[Extracted data entries]

##########

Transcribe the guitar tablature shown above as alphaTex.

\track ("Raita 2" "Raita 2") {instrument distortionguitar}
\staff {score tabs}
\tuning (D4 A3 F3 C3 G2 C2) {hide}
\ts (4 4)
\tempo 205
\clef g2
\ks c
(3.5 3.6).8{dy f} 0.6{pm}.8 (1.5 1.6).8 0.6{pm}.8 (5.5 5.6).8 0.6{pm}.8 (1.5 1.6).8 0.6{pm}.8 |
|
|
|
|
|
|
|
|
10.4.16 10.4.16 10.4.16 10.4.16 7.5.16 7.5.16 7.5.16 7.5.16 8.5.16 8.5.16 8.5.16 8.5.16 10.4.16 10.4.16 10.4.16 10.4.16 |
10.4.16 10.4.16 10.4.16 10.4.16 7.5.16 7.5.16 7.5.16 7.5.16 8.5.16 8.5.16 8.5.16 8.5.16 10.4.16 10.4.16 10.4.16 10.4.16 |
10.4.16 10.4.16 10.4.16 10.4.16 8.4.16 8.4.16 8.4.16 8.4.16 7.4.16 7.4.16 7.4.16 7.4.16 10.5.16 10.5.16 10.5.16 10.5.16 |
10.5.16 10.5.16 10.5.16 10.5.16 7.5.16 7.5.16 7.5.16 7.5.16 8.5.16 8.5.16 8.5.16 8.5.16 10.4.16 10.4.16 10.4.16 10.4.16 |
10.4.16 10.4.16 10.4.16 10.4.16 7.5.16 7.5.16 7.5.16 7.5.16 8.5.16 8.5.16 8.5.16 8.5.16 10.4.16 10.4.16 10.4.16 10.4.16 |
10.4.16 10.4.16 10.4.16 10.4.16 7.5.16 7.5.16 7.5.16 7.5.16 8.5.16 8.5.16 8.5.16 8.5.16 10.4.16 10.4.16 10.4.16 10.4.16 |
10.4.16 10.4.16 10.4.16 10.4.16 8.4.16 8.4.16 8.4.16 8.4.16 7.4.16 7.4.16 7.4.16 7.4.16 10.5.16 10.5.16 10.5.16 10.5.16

##########

• STATED PROBLEM: Arrange the lines above as a JSON list of strings, one string per line, leaving out any blank lines.

• RIGHT ANSWER:
[
  "Transcribe the guitar tablature shown above as alphaTex.",
  "\\track (\"Raita 2\" \"Raita 2\") {instrument distortionguitar}",
  "\\staff {score tabs}",
  "\\tuning (D4 A3 F3 C3 G2 C2) {hide}",
  "\\ts (4 4)",
  "\\tempo 205",
  "\\clef g2",
  "\\ks c",
  "(3.5 3.6).8{dy f} 0.6{pm}.8 (1.5 1.6).8 0.6{pm}.8 (5.5 5.6).8 0.6{pm}.8 (1.5 1.6).8 0.6{pm}.8 |",
  "|",
  "|",
  "|",
  "|",
  "|",
  "|",
  "|",
  "|",
  "10.4.16 10.4.16 10.4.16 10.4.16 7.5.16 7.5.16 7.5.16 7.5.16 8.5.16 8.5.16 8.5.16 8.5.16 10.4.16 10.4.16 10.4.16 10.4.16 |",
  "10.4.16 10.4.16 10.4.16 10.4.16 7.5.16 7.5.16 7.5.16 7.5.16 8.5.16 8.5.16 8.5.16 8.5.16 10.4.16 10.4.16 10.4.16 10.4.16 |",
  "10.4.16 10.4.16 10.4.16 10.4.16 8.4.16 8.4.16 8.4.16 8.4.16 7.4.16 7.4.16 7.4.16 7.4.16 10.5.16 10.5.16 10.5.16 10.5.16 |",
  "10.5.16 10.5.16 10.5.16 10.5.16 7.5.16 7.5.16 7.5.16 7.5.16 8.5.16 8.5.16 8.5.16 8.5.16 10.4.16 10.4.16 10.4.16 10.4.16 |",
  "10.4.16 10.4.16 10.4.16 10.4.16 7.5.16 7.5.16 7.5.16 7.5.16 8.5.16 8.5.16 8.5.16 8.5.16 10.4.16 10.4.16 10.4.16 10.4.16 |",
  "10.4.16 10.4.16 10.4.16 10.4.16 7.5.16 7.5.16 7.5.16 7.5.16 8.5.16 8.5.16 8.5.16 8.5.16 10.4.16 10.4.16 10.4.16 10.4.16 |",
  "10.4.16 10.4.16 10.4.16 10.4.16 8.4.16 8.4.16 8.4.16 8.4.16 7.4.16 7.4.16 7.4.16 7.4.16 10.5.16 10.5.16 10.5.16 10.5.16"
]